**TEXTO SELECCIONADO**.
• • • •

Este sistema de conservación de la carne dentro de la misma tripa es muy antiguo, y parece que los romanos lo aprendieron de los griegos. Ya en la Odisea, Homero menciona un embutido asándose al fuego lentamente:
De la misma manera que un héroe a un gran fuego llameante dando vueltas a un vientre repleto de gordo y de grasa, ora a un lado, ora a otro, desea que se ase al momento, él también así se revolvía, pensando en qué forma le pondría las manos a los pretendientes impúdicos, solo él contra tantos”. (Odisea XX,25-30).
Y Ateneo de Náucratis nos menciona al inventor de las salchichas y embutidos, que es nada menos que Aftoneto, uno de los siete cocineros sabios míticos (Deipn. IX, 379E). Grecia es también la autora de los primeros recetarios de embutidos y carnes en conserva. Por otra parte, el procedimiento de ahumar las carnes para conservarlas es también utilizado por los griegos y por los egipcios.

Toda esta tradición fue aprendida por el pueblo romano, que la desarrolló sobradamente.

Sabemos la composición y elaboración de algunos embutidos gracias al recetario de Apicio, De re coquinaria. En su Libro II, Sarcoptes, traducido como “Los trinchantes” se mencionan 5 recetas diferentes.

La primera (II, III,2) sería una receta de morcillas (botellum). En ella hay que mezclar seis yemas de huevo cocido, piñones cortados, cebolla troceada, puerro picado, pimienta molida y algo llamado ‘salsa cruda’ (ius crudum). Los expertos de historia de la alimentación, como Almudena Villegas, consideran que esta ‘salsa cruda’ corresponde a la sangre a medio cuajar, fundamental en la elaboración de las morcillas y butifarras negras. Una vez mezclado todo, hay que rellenar varias tripas y cocerlas con garum y vino.
La palabra utilizada, botellum, es el diminutivo de botulus. Ambas aparecen en diferentes textos y se traducen generalmente por ‘morcilla’, aunque hay que decir que en Aulio Gelio se identifica con el más genérico farcimen. (Gelio XVI, 7,11). ‘Botellum’ es también el étimo del que procede la palabra “botillo”, conocido embutido de la comarca de El Bierzo.

Confección de farcimina. Grup de reconstrucció històrica de Badalona. Magna Celebratio 2019. foto @abemvs_incena
La segunda receta que menciona Apicio (II, IV) es la de las famosas salchichas de Lucania (Lucanicae). El mismo autor nos indica que la receta es similar a la anterior y para hacerla se deben picar una buena cantidad de especias para formar el aliño: pimienta, ajedrea, comino, ruda, perejil, bayas de laurel y cualquier otra especia que se tenga, también garum. La carne se debe picar muy bien y mezclarla con este aliño. Una vez bien picada se amasa y se mezcla con mucha grasa -manteca de cerdo, pinguedine- y piñones. Después se echa en una tripa larga y muy fina y, a diferencia del botellum, la lucanica se cuelga y se ahúma.

• • • •

**TAREAS DEL EJERCICIO**.
[A] Por favor, reescribe en forma de lista el párrafo del texto sobre los embutidos que empieza con «La segunda receta que menciona Apicio» y conserva sus datos principales.
[B] Escribe la continuación del texto sobre los embutidos a partir de su última frase.
Las líneas no tienen ningún papel en el trabajo con el texto sobre los embutidos.

• • • •

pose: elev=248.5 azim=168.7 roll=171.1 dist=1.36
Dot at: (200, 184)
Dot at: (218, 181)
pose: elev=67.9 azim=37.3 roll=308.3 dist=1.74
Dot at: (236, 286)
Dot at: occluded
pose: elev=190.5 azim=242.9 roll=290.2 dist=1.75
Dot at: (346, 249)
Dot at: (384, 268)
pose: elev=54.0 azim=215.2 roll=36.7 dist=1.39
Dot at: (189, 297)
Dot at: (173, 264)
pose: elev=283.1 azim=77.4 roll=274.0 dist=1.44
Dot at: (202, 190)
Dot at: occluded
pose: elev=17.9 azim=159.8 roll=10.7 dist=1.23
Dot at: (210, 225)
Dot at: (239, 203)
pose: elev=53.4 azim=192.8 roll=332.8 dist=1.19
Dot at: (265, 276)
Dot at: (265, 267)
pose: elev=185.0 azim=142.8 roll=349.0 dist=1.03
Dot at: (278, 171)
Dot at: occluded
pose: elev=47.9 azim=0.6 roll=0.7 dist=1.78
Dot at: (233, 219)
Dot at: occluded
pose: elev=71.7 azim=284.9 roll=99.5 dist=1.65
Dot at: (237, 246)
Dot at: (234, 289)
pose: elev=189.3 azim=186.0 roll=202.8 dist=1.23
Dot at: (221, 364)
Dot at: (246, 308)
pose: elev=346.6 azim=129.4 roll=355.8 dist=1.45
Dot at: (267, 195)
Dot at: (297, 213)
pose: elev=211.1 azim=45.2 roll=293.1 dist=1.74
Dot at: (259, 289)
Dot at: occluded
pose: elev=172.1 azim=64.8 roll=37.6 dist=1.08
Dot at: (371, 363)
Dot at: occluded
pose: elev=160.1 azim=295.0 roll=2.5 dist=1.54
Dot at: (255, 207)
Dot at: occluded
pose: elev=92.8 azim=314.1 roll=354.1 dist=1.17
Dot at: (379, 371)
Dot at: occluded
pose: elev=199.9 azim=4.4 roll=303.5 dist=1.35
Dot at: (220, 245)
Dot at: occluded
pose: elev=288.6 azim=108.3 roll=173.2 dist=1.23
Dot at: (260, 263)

• • • •

**RESPUESTAS DEL EJERCICIO**.
[A]
- Es la segunda receta de Apicio (II, IV): las salchichas de Lucania (Lucanicae), parecida a la anterior.
- Aliño: se pican pimienta, ajedrea, comino, ruda, perejil, bayas de laurel, cualquier otra especia disponible y garum.
- La carne se pica muy bien y se mezcla con el aliño.
- Se amasa y se añaden mucha grasa (manteca de cerdo, pinguedine) y piñones.
- La mezcla se echa en una tripa larga y muy fina.
- A diferencia del botellum, la lucanica se cuelga y se ahúma.

[B]
Estas salchichas tenían denominación de origen, procedían de la región de Lucania, en el sur de Italia, región que formaba parte de la Magna Grecia, y, al parecer, fueron los militares los que las dieron a conocer en Roma, según las palabras del escritor y militar Marco Terencio Varrón: “A la tripa rellena procedente del intestino grueso, le dan la denominación de Lucanica, porque los soldados tuvieron conocimiento de ella por los lucanos” (De lingua latina V, 22,111). El poeta Marcial las menciona en sus epigramas: “Vengo como hija lucánica de una cerda del Piceno” (XIII, 35), y parece que eran un regalo habitual en las fiestas Saturnales: “Regalos a Sabelo por las Saturnales: una longaniza con tripa falisca” (Mart. IV,46,8). Por cierto, la tripa falisca (venter faliscus) era otro embutido con denominación de origen. Procedía de la zona de Falerium, un territorio situado en tierras etruscas y se hacía con intestinos gruesos. Sería un equivalente a los morcones, obispillos, ‘bisbes’ o ‘bulls’.
Volviendo a la lucanica, esta palabra ha evolucionado en las distintas lenguas europeas, siendo el étimo del que deriva la ‘longaniza’ del castellano, las ‘llonganissa’ y ‘llangonissa’ del catalán, las ‘lukainka’ y ‘lukaika’ del euskera, la ‘luganega’ del italiano o la ‘linguiça’ del portugués. Así de famosas fueron las salchichas de la Lucania!

Las tres recetas siguientes que da Apicio (II, V, 1-3) corresponden a un apartado general de salchichas o farcimina (la traducción por ‘chorizos’ que se encuentra en algunas versiones del libro de Apicio no me parece adecuada, puesto que nuestra asociación del chorizo con el pimentón es inevitable).
En la primera, la farsa se compone de sesos, huevos, piñones, pimienta, garum y laser. En la segunda, de espelta cocida molida con la carne picada y mezclada con pimienta, garum y piñones. En la tercera, de nuevo espelta cocida (con garum y puerros), manteca de cerdo, carne picada, huevos, pimienta, ligústico, piñones y garum. En los tres casos se hierve la tripa rellena con agua y posteriormente se asa, o se sirve cocida. También se puede servir asada y acompañada de mostaza. En todos los casos se utilizan piñones, que no solo dan textura sino que también absorben aromas y sabores. Actualmente algunos embutidos, como el ‘blanquet’ de la Comunidad Valenciana, siguen llevando piñones, además de una composición bastante parecida a las de Apicio, la verdad. En otros casos, observamos que el aglutinante preferido en la actualidad es el arroz.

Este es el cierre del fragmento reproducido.